Jadi khulafaurrasyidin mempunyai arti pemimpim yang bijaksana sesudah nabi
muhammad wafat. Para khulafaurrasyidin itu adalah pemimpin yang arif dan
bijaksana. Mereka tiu terdiri dari para sahabat nabi muhammad SAW yang
berkualitas tinggi dan baik .
Khulafaur Rasyidin adalah para kholifah yang arif
bijaksana. Mereka adalah keempat sahabat yang terpilih menjadi pemimpin kaum
muslim setelah Nab Muhammad Rasulullah saw. wafat. Keempat kholifah tersebut
ialah:
- Abu
Bakar Ash-Shiddiq ra.;
- Umar bin
Kaththab ra.;
- Utsman
bin Affan ra.; dan
- Ali bin
Abi Thalib ra.
Keempat kholifah itu selain berhasil melanjutkan
perjuangan Rasulullah saw. menegakkan ajaran tauhid, juga sukses memperluas
penyebaran dan mengharumkan nama Islam. Berikut ini kami uraikan sekelumit riwayat
hidup dan jasa keempat kholifah tersebut.
A. Abu Bakar Ash-Shiddiq ra (11-13 H/632-634)

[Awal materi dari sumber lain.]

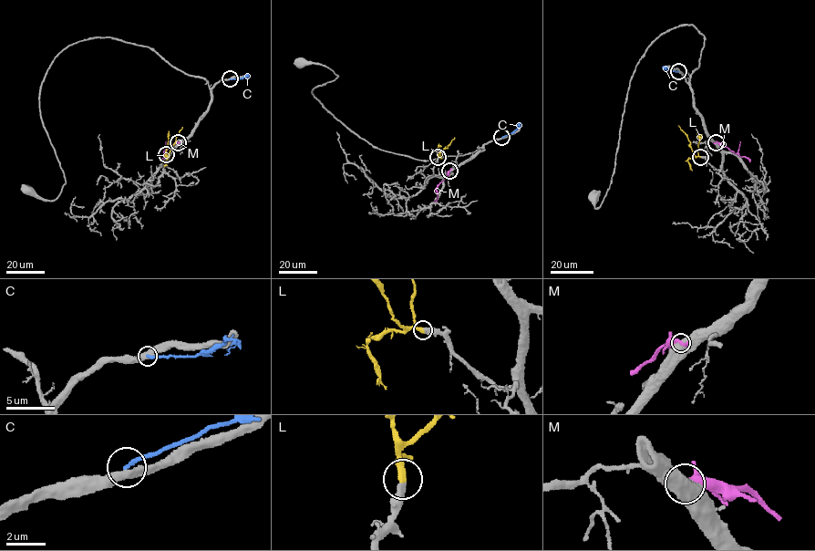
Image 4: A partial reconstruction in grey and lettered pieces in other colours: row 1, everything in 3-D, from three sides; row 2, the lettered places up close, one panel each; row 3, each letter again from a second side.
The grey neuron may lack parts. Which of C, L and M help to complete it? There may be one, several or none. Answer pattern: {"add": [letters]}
{"add": ["L"]}

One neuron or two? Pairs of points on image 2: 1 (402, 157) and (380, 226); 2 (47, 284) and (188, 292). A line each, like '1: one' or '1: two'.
1: one
2: one

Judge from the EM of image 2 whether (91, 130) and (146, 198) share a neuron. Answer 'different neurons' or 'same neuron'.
different neurons

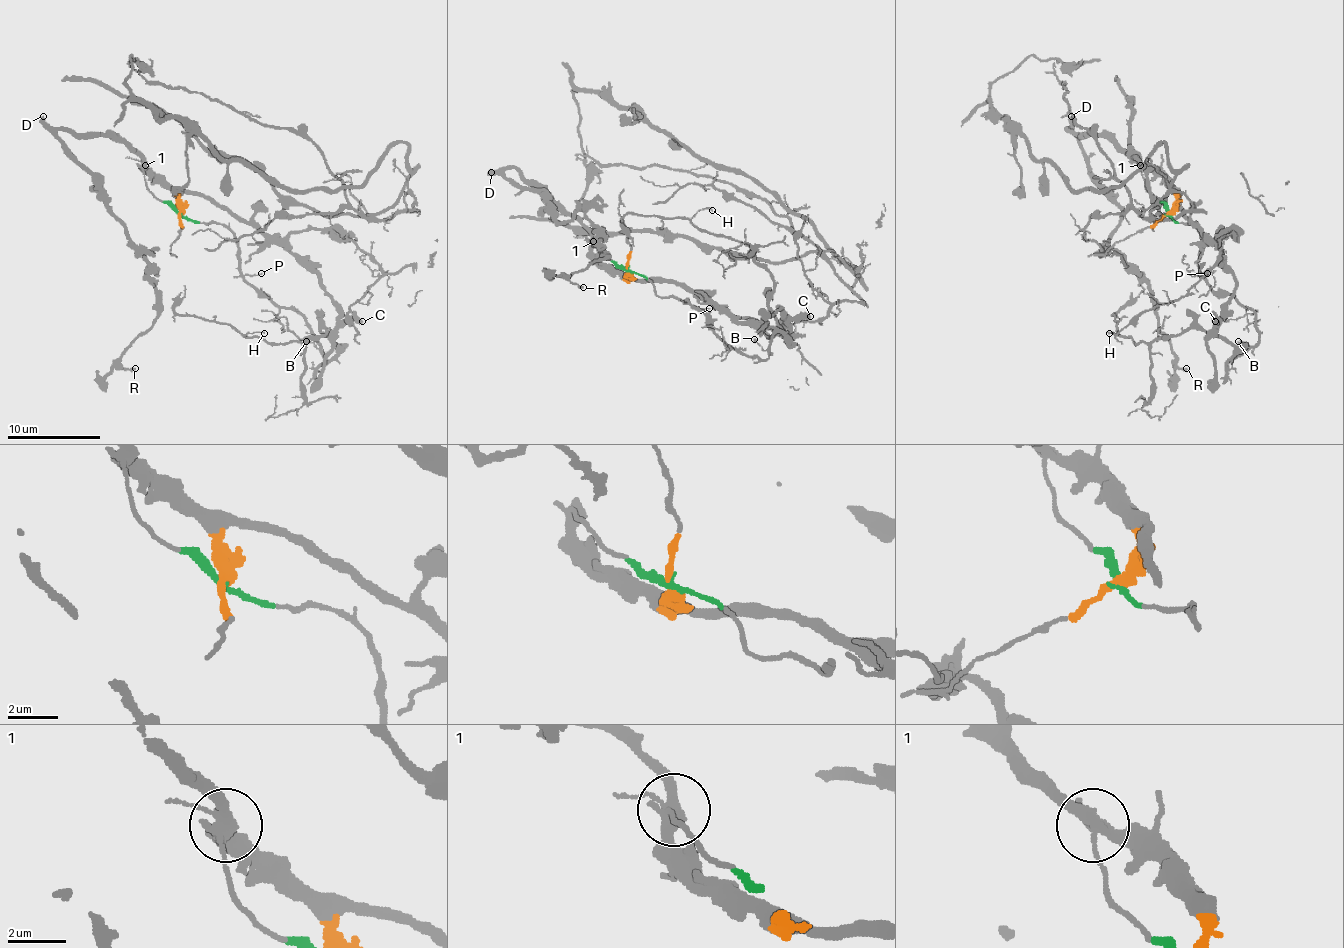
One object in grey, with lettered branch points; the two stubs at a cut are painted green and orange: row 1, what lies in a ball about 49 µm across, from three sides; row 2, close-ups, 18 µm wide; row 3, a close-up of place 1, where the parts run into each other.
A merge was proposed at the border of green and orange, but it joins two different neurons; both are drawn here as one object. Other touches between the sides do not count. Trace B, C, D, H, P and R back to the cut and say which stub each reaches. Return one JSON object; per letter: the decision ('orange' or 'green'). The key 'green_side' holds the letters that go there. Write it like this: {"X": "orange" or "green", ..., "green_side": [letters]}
{"B": "green", "C": "orange", "D": "orange", "H": "green", "P": "green", "R": "orange", "green_side": ["B", "H", "P"]}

Nama aslinya adalah Abdul Ka’bah. Lalu Nabi
Muhammad saw. mengganti namanya dengan Abdullah. Lengkapnya Abdullah bin Abi
Quhafah at-Tamimi. Ia terlahir dari pasangan Usman (Abu Quhafah) bin Amir dan
Ummu Khoir Salma binti Sakhr, yang berasal dari suku Taim, suku yang melahirkan
tokoh-tokoh terhomat.
Sejak kecil ia terkenal sebagai anak yang baik.
Perilakunya yang lemah-lembut, jujur, dan sabar, membuatnya disenangi
masyarakat. Karena sifat-sifatnya yang mulia itulah sejak masa remajanya ia
sudah bersahabat dengan Nabi Muhammad saw.
Ia dilahirkan dua tahun satu bulan setelah
kelahiran Nabi Muhammad saw. kemudian terkenal dengan julukan Abu Bakar,
sedangkan gelar Shiddiq diberikan oleh para sahabat, karena ia sangat
membenarkan Rosulullah saw. dalam segala hal. Ialah yang menemani Nabi Muhammad
saw. di gua Hira, dan yang pertama kali memeluk Islam dari kalangan orang tua
terhormat. Tentang Abu Bakar ra., Rasulullah saw. bersabda, “Sungguh orang yang
paling dekat kepadaku persahabatan dan hartanya, ialah Abu Bakar. Andaikata aku
boleh memilih ternan di antara umnatku, rnaka akan kupilih Abu Bakar. Tetapi
kecintaan dan persaudaraan dalarn Islam cukup memadai. Tidak satu pun pintu
dalarn rnasjid yang terbuka kecuali pintu Abu Bakar”. (HR. Bukhori) Sampai saat
ini di masjid Madinah masih ada sebuah pintu yang disebut pintu Abu Bakar ra.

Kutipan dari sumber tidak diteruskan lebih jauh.